§ **WHAT IS EXPECTED**
Locate every line in the records below that contains the word "Break", and copy each one.

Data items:

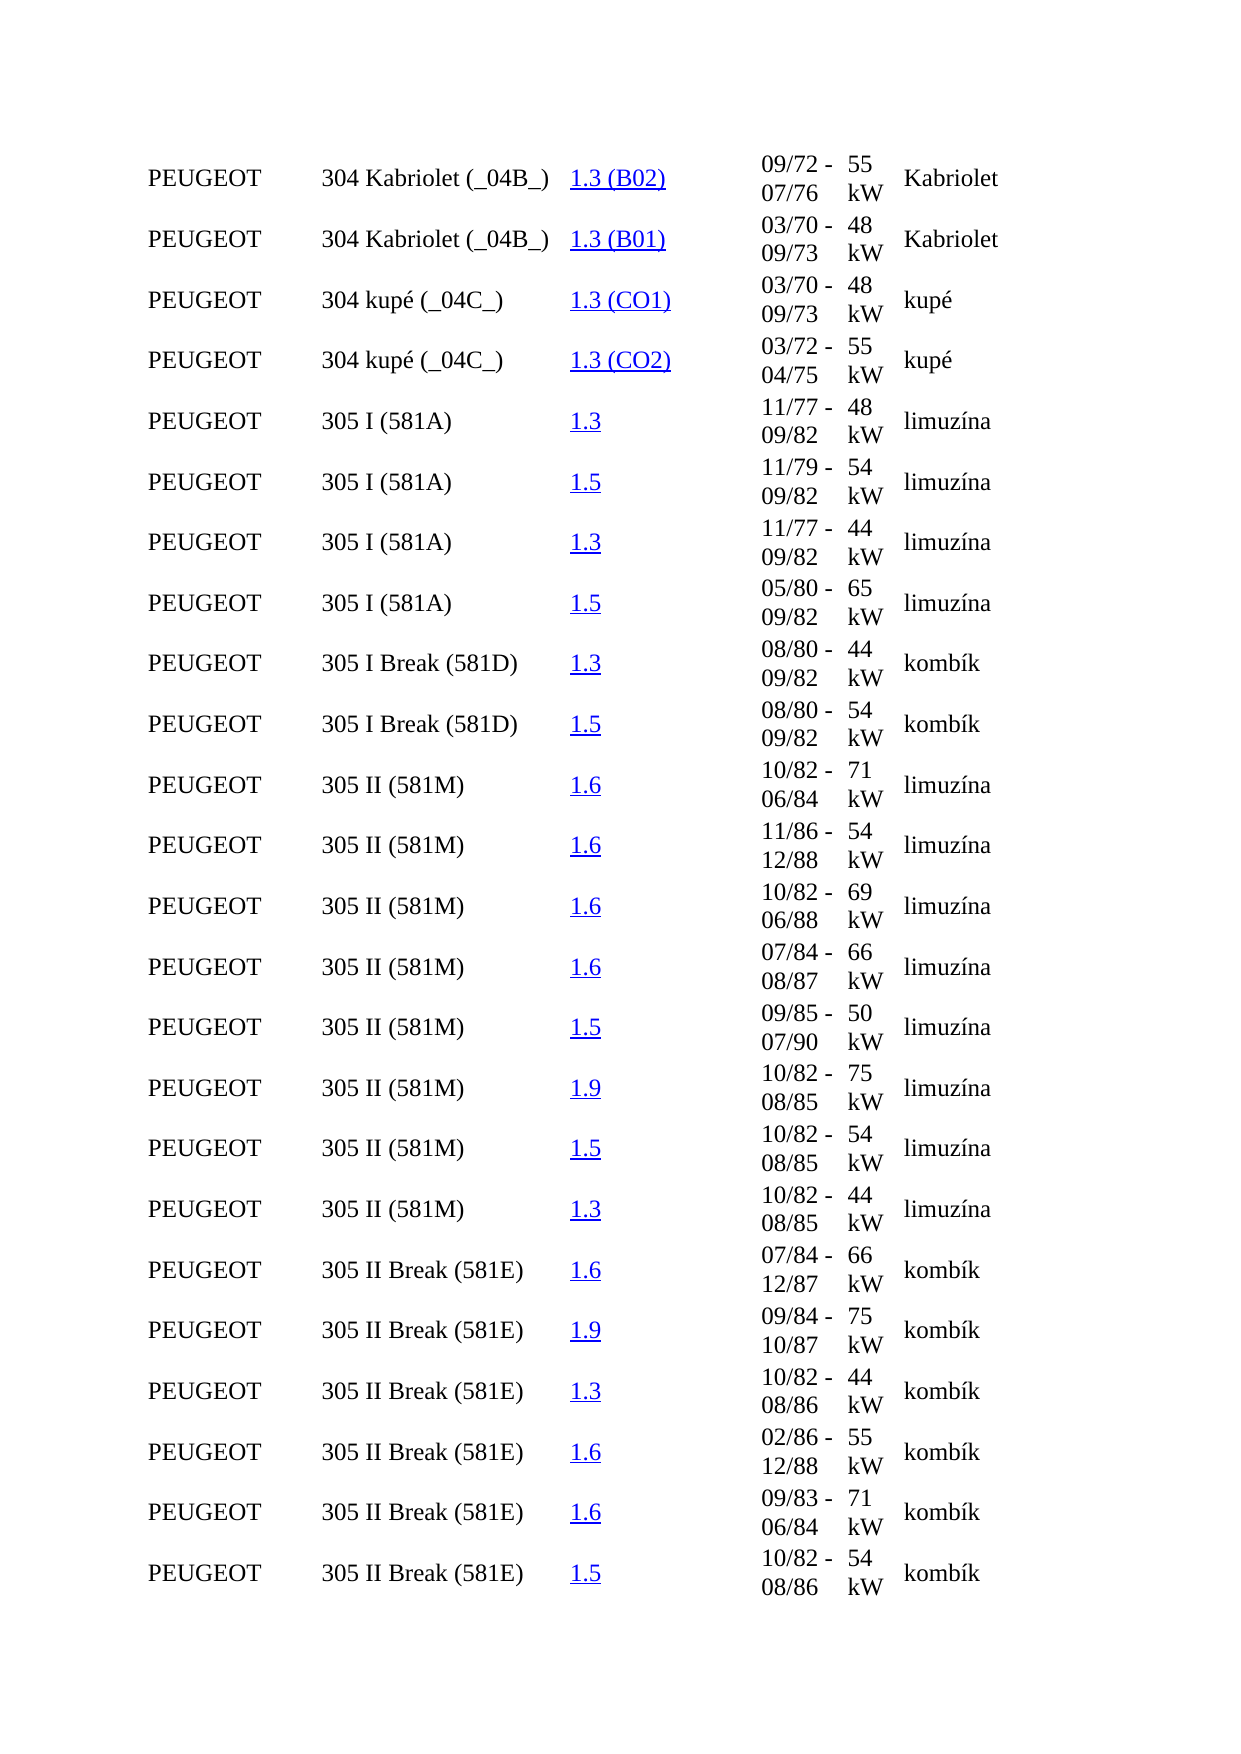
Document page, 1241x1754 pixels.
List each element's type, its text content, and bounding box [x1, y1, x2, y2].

table_cell limuzína [902, 511, 1100, 572]
table_cell 1.3 [568, 390, 759, 451]
table_cell PEUGEOT [146, 390, 320, 451]
table_cell PEUGEOT [146, 1239, 320, 1299]
table_cell 305 I (581A) [320, 451, 568, 511]
table_cell PEUGEOT [146, 330, 320, 390]
table_cell kombík [902, 633, 1100, 693]
table_cell 07/84 - 08/87 [760, 936, 846, 996]
table_cell 65 kW [846, 572, 902, 633]
table_cell 55 kW [846, 148, 902, 208]
table_cell 1.6 [568, 1421, 759, 1481]
table_cell 304 kupé (_04C_) [320, 269, 568, 329]
table_cell 69 kW [846, 875, 902, 936]
table_cell kombík [902, 1542, 1100, 1603]
table_cell kombík [902, 1300, 1100, 1360]
table_cell 304 kupé (_04C_) [320, 330, 568, 390]
table_cell 1.5 [568, 1542, 759, 1603]
table_cell 1.5 [568, 572, 759, 633]
table_cell kombík [902, 1481, 1100, 1542]
table_cell PEUGEOT [146, 1421, 320, 1481]
table_cell 1.6 [568, 1239, 759, 1299]
table_cell limuzína [902, 451, 1100, 511]
table_cell 305 II Break (581E) [320, 1481, 568, 1542]
table_cell 305 I Break (581D) [320, 633, 568, 693]
table_cell 09/84 - 10/87 [760, 1300, 846, 1360]
table_cell kupé [902, 330, 1100, 390]
table_cell limuzína [902, 875, 1100, 936]
table_cell 44 kW [846, 1360, 902, 1421]
table_cell 75 kW [846, 1057, 902, 1118]
table_cell 1.3 (CO2) [568, 330, 759, 390]
table_cell 305 II (581M) [320, 1057, 568, 1118]
table_cell PEUGEOT [146, 1542, 320, 1603]
table_cell PEUGEOT [146, 1360, 320, 1421]
table_cell 11/77 - 09/82 [760, 511, 846, 572]
table_cell PEUGEOT [146, 511, 320, 572]
table_cell 1.5 [568, 451, 759, 511]
table_cell 305 II Break (581E) [320, 1239, 568, 1299]
table_cell 305 II Break (581E) [320, 1360, 568, 1421]
table_cell Kabriolet [902, 208, 1100, 269]
table_cell 54 kW [846, 815, 902, 875]
table_cell kombík [902, 1360, 1100, 1421]
table_cell 304 Kabriolet (_04B_) [320, 148, 568, 208]
table_cell PEUGEOT [146, 936, 320, 996]
table_cell 66 kW [846, 936, 902, 996]
table_cell limuzína [902, 1118, 1100, 1178]
table_cell 07/84 - 12/87 [760, 1239, 846, 1299]
table_cell 305 I (581A) [320, 572, 568, 633]
table_cell 11/79 - 09/82 [760, 451, 846, 511]
table_cell 305 I (581A) [320, 511, 568, 572]
table_cell 1.5 [568, 1118, 759, 1178]
table_cell 44 kW [846, 633, 902, 693]
table_cell 08/80 - 09/82 [760, 633, 846, 693]
table_cell kombík [902, 1421, 1100, 1481]
table_cell 305 II (581M) [320, 875, 568, 936]
table_cell 48 kW [846, 269, 902, 329]
table_cell 55 kW [846, 1421, 902, 1481]
table_cell 10/82 - 08/85 [760, 1178, 846, 1239]
table_cell limuzína [902, 1178, 1100, 1239]
table_cell 1.6 [568, 754, 759, 814]
table_cell 44 kW [846, 511, 902, 572]
table_cell 305 II (581M) [320, 996, 568, 1057]
table_cell 1.5 [568, 693, 759, 754]
table_cell PEUGEOT [146, 208, 320, 269]
table_cell 54 kW [846, 1118, 902, 1178]
table_cell kombík [902, 693, 1100, 754]
table_cell PEUGEOT [146, 754, 320, 814]
table_cell limuzína [902, 390, 1100, 451]
table_cell 1.3 (B01) [568, 208, 759, 269]
table_cell 1.5 [568, 996, 759, 1057]
table_cell 54 kW [846, 451, 902, 511]
table_cell 03/70 - 09/73 [760, 208, 846, 269]
table_cell 304 Kabriolet (_04B_) [320, 208, 568, 269]
table_cell PEUGEOT [146, 693, 320, 754]
table_cell PEUGEOT [146, 633, 320, 693]
table_cell PEUGEOT [146, 1300, 320, 1360]
table_cell limuzína [902, 996, 1100, 1057]
table_cell 305 II Break (581E) [320, 1300, 568, 1360]
table_cell 54 kW [846, 1542, 902, 1603]
table_cell 305 II Break (581E) [320, 1542, 568, 1603]
table_cell 305 II (581M) [320, 1178, 568, 1239]
table_cell 1.6 [568, 936, 759, 996]
table_cell 305 II (581M) [320, 815, 568, 875]
table_cell limuzína [902, 815, 1100, 875]
table_cell 1.3 (CO1) [568, 269, 759, 329]
table_cell 09/72 - 07/76 [760, 148, 846, 208]
table_cell 11/86 - 12/88 [760, 815, 846, 875]
table_cell 305 II (581M) [320, 936, 568, 996]
table_cell limuzína [902, 936, 1100, 996]
table_cell PEUGEOT [146, 1481, 320, 1542]
table_cell 09/83 - 06/84 [760, 1481, 846, 1542]
table_cell 08/80 - 09/82 [760, 693, 846, 754]
table_cell 305 I (581A) [320, 390, 568, 451]
table_cell 10/82 - 06/88 [760, 875, 846, 936]
table_cell 1.6 [568, 1481, 759, 1542]
table_cell PEUGEOT [146, 1057, 320, 1118]
table_cell 1.3 [568, 1360, 759, 1421]
table_cell 03/72 - 04/75 [760, 330, 846, 390]
table_cell 03/70 - 09/73 [760, 269, 846, 329]
table_cell PEUGEOT [146, 1178, 320, 1239]
table_cell 10/82 - 06/84 [760, 754, 846, 814]
table_cell 54 kW [846, 693, 902, 754]
table_cell 1.3 (B02) [568, 148, 759, 208]
table_cell 1.3 [568, 633, 759, 693]
table_cell kombík [902, 1239, 1100, 1299]
table_cell 55 kW [846, 330, 902, 390]
table_cell limuzína [902, 754, 1100, 814]
table_cell 02/86 - 12/88 [760, 1421, 846, 1481]
table_cell 44 kW [846, 1178, 902, 1239]
table_cell 50 kW [846, 996, 902, 1057]
table_cell 10/82 - 08/86 [760, 1360, 846, 1421]
table_cell PEUGEOT [146, 875, 320, 936]
table_cell 05/80 - 09/82 [760, 572, 846, 633]
table_cell 305 II (581M) [320, 754, 568, 814]
table_cell limuzína [902, 1057, 1100, 1118]
table_cell 1.3 [568, 1178, 759, 1239]
table_cell limuzína [902, 572, 1100, 633]
table_cell 09/85 - 07/90 [760, 996, 846, 1057]
table_cell PEUGEOT [146, 572, 320, 633]
table_cell PEUGEOT [146, 815, 320, 875]
table_cell 1.6 [568, 815, 759, 875]
table_cell PEUGEOT [146, 269, 320, 329]
table_cell 10/82 - 08/86 [760, 1542, 846, 1603]
table_cell PEUGEOT [146, 148, 320, 208]
table_cell 71 kW [846, 1481, 902, 1542]
table_cell Kabriolet [902, 148, 1100, 208]
table_cell 48 kW [846, 390, 902, 451]
table_cell 75 kW [846, 1300, 902, 1360]
table_cell 10/82 - 08/85 [760, 1118, 846, 1178]
table_cell 1.9 [568, 1300, 759, 1360]
table_cell kupé [902, 269, 1100, 329]
table_cell 48 kW [846, 208, 902, 269]
table_cell PEUGEOT [146, 996, 320, 1057]
table_cell 1.9 [568, 1057, 759, 1118]
table_cell 305 II (581M) [320, 1118, 568, 1178]
table_cell 305 II Break (581E) [320, 1421, 568, 1481]
table_cell PEUGEOT [146, 1118, 320, 1178]
table_cell 1.3 [568, 511, 759, 572]
table_cell 305 I Break (581D) [320, 693, 568, 754]
table_cell 11/77 - 09/82 [760, 390, 846, 451]
table_cell 1.6 [568, 875, 759, 936]
table_cell 10/82 - 08/85 [760, 1057, 846, 1118]
table_cell 66 kW [846, 1239, 902, 1299]
table_cell 71 kW [846, 754, 902, 814]
table_cell PEUGEOT [146, 451, 320, 511]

§ **PROBLEM SOLUTION**
table_cell 305 II Break (581E) [320, 1481, 568, 1542]
table_cell 305 I Break (581D) [320, 633, 568, 693]
table_cell 305 II Break (581E) [320, 1239, 568, 1299]
table_cell 305 II Break (581E) [320, 1360, 568, 1421]
table_cell 305 II Break (581E) [320, 1300, 568, 1360]
table_cell 305 II Break (581E) [320, 1542, 568, 1603]
table_cell 305 II Break (581E) [320, 1421, 568, 1481]
table_cell 305 I Break (581D) [320, 693, 568, 754]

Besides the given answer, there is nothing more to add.